─── DATA UNDER STUDY ───

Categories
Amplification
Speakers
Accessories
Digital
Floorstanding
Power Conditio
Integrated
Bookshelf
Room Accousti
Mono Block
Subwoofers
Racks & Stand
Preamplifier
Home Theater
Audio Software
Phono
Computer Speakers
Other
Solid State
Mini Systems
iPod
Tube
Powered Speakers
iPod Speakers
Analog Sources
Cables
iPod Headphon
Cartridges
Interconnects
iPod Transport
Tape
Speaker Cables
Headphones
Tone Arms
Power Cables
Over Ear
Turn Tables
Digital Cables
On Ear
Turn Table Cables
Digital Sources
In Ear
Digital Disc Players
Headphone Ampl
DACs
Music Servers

───
─── DATA UNDER STUDY ───

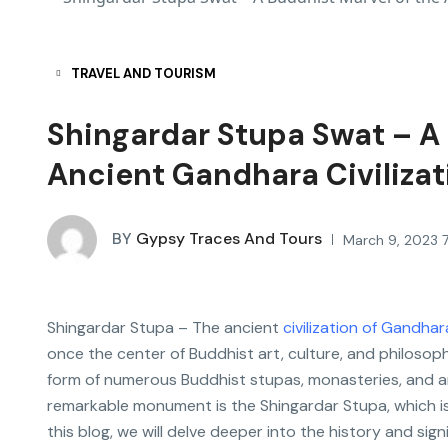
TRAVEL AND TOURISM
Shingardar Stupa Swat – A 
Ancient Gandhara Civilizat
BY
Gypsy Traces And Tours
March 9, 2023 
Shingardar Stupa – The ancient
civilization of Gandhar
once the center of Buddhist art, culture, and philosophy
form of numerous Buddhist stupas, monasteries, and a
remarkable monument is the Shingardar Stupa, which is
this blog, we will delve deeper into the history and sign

───

* ASSIGNMENT *
Your task is to restate, word for word, only those lines above that fall between the line holding "Digital Disc Players" and the line holding "Music Servers", inclusive.

* ANSWER TO THIS EXERCISE *
Digital Disc Players
Headphone Ampl
DACs
Music Servers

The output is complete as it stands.